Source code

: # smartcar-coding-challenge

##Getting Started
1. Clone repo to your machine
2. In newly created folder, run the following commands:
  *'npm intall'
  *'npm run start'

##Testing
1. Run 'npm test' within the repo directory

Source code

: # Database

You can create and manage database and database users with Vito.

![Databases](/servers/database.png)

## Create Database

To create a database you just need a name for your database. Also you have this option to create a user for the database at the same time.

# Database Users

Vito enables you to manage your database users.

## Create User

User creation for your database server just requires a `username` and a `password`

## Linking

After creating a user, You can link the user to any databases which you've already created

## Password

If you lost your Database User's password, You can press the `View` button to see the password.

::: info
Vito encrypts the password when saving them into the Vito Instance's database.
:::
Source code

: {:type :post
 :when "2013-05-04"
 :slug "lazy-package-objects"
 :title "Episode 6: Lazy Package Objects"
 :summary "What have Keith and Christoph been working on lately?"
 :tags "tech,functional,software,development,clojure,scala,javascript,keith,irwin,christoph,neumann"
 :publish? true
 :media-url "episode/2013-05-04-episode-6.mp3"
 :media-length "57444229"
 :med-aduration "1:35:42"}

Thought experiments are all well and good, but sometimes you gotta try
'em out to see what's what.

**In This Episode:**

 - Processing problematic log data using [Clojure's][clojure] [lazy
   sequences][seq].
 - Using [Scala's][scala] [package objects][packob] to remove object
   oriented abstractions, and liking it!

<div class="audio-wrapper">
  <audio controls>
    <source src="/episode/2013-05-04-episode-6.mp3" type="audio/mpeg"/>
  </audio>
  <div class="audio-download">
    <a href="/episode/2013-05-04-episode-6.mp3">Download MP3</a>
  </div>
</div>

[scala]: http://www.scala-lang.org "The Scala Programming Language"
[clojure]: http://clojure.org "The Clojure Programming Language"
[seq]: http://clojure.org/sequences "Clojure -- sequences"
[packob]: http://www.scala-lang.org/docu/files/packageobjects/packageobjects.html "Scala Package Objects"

» **Problem statement**
Render every line of the records above as one numbered list, omitting blank lines.

» **Your solution**
1. Source code
2. : # smartcar-coding-challenge
3. ##Getting Started
4. 1. Clone repo to your machine
5. 2. In newly created folder, run the following commands:
6.   *'npm intall'
7.   *'npm run start'
8. ##Testing
9. 1. Run 'npm test' within the repo directory
10. Source code
11. : # Database
12. You can create and manage database and database users with Vito.
13. ![Databases](/servers/database.png)
14. ## Create Database
15. To create a database you just need a name for your database. Also you have this option to create a user for the database at the same time.
16. # Database Users
17. Vito enables you to manage your database users.
18. ## Create User
19. User creation for your database server just requires a `username` and a `password`
20. ## Linking
21. After creating a user, You can link the user to any databases which you've already created
22. ## Password
23. If you lost your Database User's password, You can press the `View` button to see the password.
24. ::: info
25. Vito encrypts the password when saving them into the Vito Instance's database.
26. :::
27. Source code
28. : {:type :post
29.  :when "2013-05-04"
30.  :slug "lazy-package-objects"
31.  :title "Episode 6: Lazy Package Objects"
32.  :summary "What have Keith and Christoph been working on lately?"
33.  :tags "tech,functional,software,development,clojure,scala,javascript,keith,irwin,christoph,neumann"
34.  :publish? true
35.  :media-url "episode/2013-05-04-episode-6.mp3"
36.  :media-length "57444229"
37.  :med-aduration "1:35:42"}
38. Thought experiments are all well and good, but sometimes you gotta try
39. 'em out to see what's what.
40. **In This Episode:**
41.  - Processing problematic log data using [Clojure's][clojure] [lazy
42.    sequences][seq].
43.  - Using [Scala's][scala] [package objects][packob] to remove object
44.    oriented abstractions, and liking it!
45. <div class="audio-wrapper">
46.   <audio controls>
47.     <source src="/episode/2013-05-04-episode-6.mp3" type="audio/mpeg"/>
48.   </audio>
49.   <div class="audio-download">
50.     <a href="/episode/2013-05-04-episode-6.mp3">Download MP3</a>
51.   </div>
52. </div>
53. [scala]: http://www.scala-lang.org "The Scala Programming Language"
54. [clojure]: http://clojure.org "The Clojure Programming Language"
55. [seq]: http://clojure.org/sequences "Clojure -- sequences"
56. [packob]: http://www.scala-lang.org/docu/files/packageobjects/packageobjects.html "Scala Package Objects"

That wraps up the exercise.